■ EXERCISE MATERIAL
>>

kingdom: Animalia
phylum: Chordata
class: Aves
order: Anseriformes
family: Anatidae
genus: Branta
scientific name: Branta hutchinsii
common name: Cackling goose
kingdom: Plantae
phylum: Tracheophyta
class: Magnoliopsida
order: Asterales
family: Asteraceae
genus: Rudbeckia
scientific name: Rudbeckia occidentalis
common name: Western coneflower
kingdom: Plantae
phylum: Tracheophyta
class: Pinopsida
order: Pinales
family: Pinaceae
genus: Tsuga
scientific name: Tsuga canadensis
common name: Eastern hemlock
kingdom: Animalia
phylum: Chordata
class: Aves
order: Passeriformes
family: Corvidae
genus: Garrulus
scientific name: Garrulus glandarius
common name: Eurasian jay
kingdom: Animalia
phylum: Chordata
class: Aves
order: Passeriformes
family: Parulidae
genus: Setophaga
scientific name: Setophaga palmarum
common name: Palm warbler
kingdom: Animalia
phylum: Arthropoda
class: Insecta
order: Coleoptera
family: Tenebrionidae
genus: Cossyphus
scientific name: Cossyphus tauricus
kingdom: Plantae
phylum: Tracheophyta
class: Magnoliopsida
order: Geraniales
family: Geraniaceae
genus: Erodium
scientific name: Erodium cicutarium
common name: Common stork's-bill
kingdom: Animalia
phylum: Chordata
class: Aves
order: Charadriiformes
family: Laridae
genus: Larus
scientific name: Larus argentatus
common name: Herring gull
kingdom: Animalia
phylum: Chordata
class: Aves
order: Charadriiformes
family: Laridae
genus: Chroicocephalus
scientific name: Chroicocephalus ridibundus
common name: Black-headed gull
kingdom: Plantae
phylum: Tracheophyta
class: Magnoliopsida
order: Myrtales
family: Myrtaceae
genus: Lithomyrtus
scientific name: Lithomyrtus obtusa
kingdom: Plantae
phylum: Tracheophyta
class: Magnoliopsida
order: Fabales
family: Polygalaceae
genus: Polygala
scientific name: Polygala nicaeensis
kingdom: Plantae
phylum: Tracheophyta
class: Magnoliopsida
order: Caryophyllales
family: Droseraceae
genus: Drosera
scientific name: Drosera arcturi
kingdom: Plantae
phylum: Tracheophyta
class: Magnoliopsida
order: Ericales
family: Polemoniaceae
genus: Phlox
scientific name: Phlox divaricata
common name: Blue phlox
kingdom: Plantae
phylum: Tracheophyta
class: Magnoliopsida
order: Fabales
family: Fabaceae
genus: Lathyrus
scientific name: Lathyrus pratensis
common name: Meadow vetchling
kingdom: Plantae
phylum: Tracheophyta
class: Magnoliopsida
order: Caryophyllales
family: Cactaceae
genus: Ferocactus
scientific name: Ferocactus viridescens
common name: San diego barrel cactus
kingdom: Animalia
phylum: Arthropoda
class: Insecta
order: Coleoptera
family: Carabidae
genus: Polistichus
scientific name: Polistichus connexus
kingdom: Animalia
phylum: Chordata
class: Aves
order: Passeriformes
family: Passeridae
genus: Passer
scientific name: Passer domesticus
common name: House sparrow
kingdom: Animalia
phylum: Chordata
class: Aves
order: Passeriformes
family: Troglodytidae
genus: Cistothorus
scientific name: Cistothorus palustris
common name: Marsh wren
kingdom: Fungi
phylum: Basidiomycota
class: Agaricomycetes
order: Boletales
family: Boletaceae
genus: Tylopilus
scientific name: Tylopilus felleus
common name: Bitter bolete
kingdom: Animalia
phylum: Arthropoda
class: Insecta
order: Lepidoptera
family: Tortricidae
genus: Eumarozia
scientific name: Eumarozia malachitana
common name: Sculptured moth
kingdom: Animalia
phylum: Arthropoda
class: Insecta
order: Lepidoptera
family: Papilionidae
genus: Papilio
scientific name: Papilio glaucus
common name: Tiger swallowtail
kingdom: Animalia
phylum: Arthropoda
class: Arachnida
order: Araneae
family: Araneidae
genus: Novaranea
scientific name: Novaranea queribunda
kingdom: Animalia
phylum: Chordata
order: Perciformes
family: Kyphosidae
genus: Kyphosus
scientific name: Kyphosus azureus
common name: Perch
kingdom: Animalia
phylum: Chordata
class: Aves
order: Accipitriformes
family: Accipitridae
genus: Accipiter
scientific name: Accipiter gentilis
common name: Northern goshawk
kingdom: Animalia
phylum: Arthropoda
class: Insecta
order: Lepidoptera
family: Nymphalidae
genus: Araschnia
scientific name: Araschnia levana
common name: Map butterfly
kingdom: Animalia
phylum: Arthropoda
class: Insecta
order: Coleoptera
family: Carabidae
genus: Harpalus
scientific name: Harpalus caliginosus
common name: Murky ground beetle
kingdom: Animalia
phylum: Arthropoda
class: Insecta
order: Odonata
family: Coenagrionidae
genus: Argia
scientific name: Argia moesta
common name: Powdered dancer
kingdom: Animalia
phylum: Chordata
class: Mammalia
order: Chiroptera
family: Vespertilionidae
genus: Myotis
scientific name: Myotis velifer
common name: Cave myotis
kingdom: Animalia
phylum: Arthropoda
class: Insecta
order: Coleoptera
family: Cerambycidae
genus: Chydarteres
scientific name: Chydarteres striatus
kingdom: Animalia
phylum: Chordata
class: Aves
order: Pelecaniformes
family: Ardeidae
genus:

<<

■ WHAT YOU WILL DO
Reproduce every line above word for word, in the same order.

■ THE RESULT
kingdom: Animalia
phylum: Chordata
class: Aves
order: Anseriformes
family: Anatidae
genus: Branta
scientific name: Branta hutchinsii
common name: Cackling goose
kingdom: Plantae
phylum: Tracheophyta
class: Magnoliopsida
order: Asterales
family: Asteraceae
genus: Rudbeckia
scientific name: Rudbeckia occidentalis
common name: Western coneflower
kingdom: Plantae
phylum: Tracheophyta
class: Pinopsida
order: Pinales
family: Pinaceae
genus: Tsuga
scientific name: Tsuga canadensis
common name: Eastern hemlock
kingdom: Animalia
phylum: Chordata
class: Aves
order: Passeriformes
family: Corvidae
genus: Garrulus
scientific name: Garrulus glandarius
common name: Eurasian jay
kingdom: Animalia
phylum: Chordata
class: Aves
order: Passeriformes
family: Parulidae
genus: Setophaga
scientific name: Setophaga palmarum
common name: Palm warbler
kingdom: Animalia
phylum: Arthropoda
class: Insecta
order: Coleoptera
family: Tenebrionidae
genus: Cossyphus
scientific name: Cossyphus tauricus
kingdom: Plantae
phylum: Tracheophyta
class: Magnoliopsida
order: Geraniales
family: Geraniaceae
genus: Erodium
scientific name: Erodium cicutarium
common name: Common stork's-bill
kingdom: Animalia
phylum: Chordata
class: Aves
order: Charadriiformes
family: Laridae
genus: Larus
scientific name: Larus argentatus
common name: Herring gull
kingdom: Animalia
phylum: Chordata
class: Aves
order: Charadriiformes
family: Laridae
genus: Chroicocephalus
scientific name: Chroicocephalus ridibundus
common name: Black-headed gull
kingdom: Plantae
phylum: Tracheophyta
class: Magnoliopsida
order: Myrtales
family: Myrtaceae
genus: Lithomyrtus
scientific name: Lithomyrtus obtusa
kingdom: Plantae
phylum: Tracheophyta
class: Magnoliopsida
order: Fabales
family: Polygalaceae
genus: Polygala
scientific name: Polygala nicaeensis
kingdom: Plantae
phylum: Tracheophyta
class: Magnoliopsida
order: Caryophyllales
family: Droseraceae
genus: Drosera
scientific name: Drosera arcturi
kingdom: Plantae
phylum: Tracheophyta
class: Magnoliopsida
order: Ericales
family: Polemoniaceae
genus: Phlox
scientific name: Phlox divaricata
common name: Blue phlox
kingdom: Plantae
phylum: Tracheophyta
class: Magnoliopsida
order: Fabales
family: Fabaceae
genus: Lathyrus
scientific name: Lathyrus pratensis
common name: Meadow vetchling
kingdom: Plantae
phylum: Tracheophyta
class: Magnoliopsida
order: Caryophyllales
family: Cactaceae
genus: Ferocactus
scientific name: Ferocactus viridescens
common name: San diego barrel cactus
kingdom: Animalia
phylum: Arthropoda
class: Insecta
order: Coleoptera
family: Carabidae
genus: Polistichus
scientific name: Polistichus connexus
kingdom: Animalia
phylum: Chordata
class: Aves
order: Passeriformes
family: Passeridae
genus: Passer
scientific name: Passer domesticus
common name: House sparrow
kingdom: Animalia
phylum: Chordata
class: Aves
order: Passeriformes
family: Troglodytidae
genus: Cistothorus
scientific name: Cistothorus palustris
common name: Marsh wren
kingdom: Fungi
phylum: Basidiomycota
class: Agaricomycetes
order: Boletales
family: Boletaceae
genus: Tylopilus
scientific name: Tylopilus felleus
common name: Bitter bolete
kingdom: Animalia
phylum: Arthropoda
class: Insecta
order: Lepidoptera
family: Tortricidae
genus: Eumarozia
scientific name: Eumarozia malachitana
common name: Sculptured moth
kingdom: Animalia
phylum: Arthropoda
class: Insecta
order: Lepidoptera
family: Papilionidae
genus: Papilio
scientific name: Papilio glaucus
common name: Tiger swallowtail
kingdom: Animalia
phylum: Arthropoda
class: Arachnida
order: Araneae
family: Araneidae
genus: Novaranea
scientific name: Novaranea queribunda
kingdom: Animalia
phylum: Chordata
order: Perciformes
family: Kyphosidae
genus: Kyphosus
scientific name: Kyphosus azureus
common name: Perch
kingdom: Animalia
phylum: Chordata
class: Aves
order: Accipitriformes
family: Accipitridae
genus: Accipiter
scientific name: Accipiter gentilis
common name: Northern goshawk
kingdom: Animalia
phylum: Arthropoda
class: Insecta
order: Lepidoptera
family: Nymphalidae
genus: Araschnia
scientific name: Araschnia levana
common name: Map butterfly
kingdom: Animalia
phylum: Arthropoda
class: Insecta
order: Coleoptera
family: Carabidae
genus: Harpalus
scientific name: Harpalus caliginosus
common name: Murky ground beetle
kingdom: Animalia
phylum: Arthropoda
class: Insecta
order: Odonata
family: Coenagrionidae
genus: Argia
scientific name: Argia moesta
common name: Powdered dancer
kingdom: Animalia
phylum: Chordata
class: Mammalia
order: Chiroptera
family: Vespertilionidae
genus: Myotis
scientific name: Myotis velifer
common name: Cave myotis
kingdom: Animalia
phylum: Arthropoda
class: Insecta
order: Coleoptera
family: Cerambycidae
genus: Chydarteres
scientific name: Chydarteres striatus
kingdom: Animalia
phylum: Chordata
class: Aves
order: Pelecaniformes
family: Ardeidae
genus:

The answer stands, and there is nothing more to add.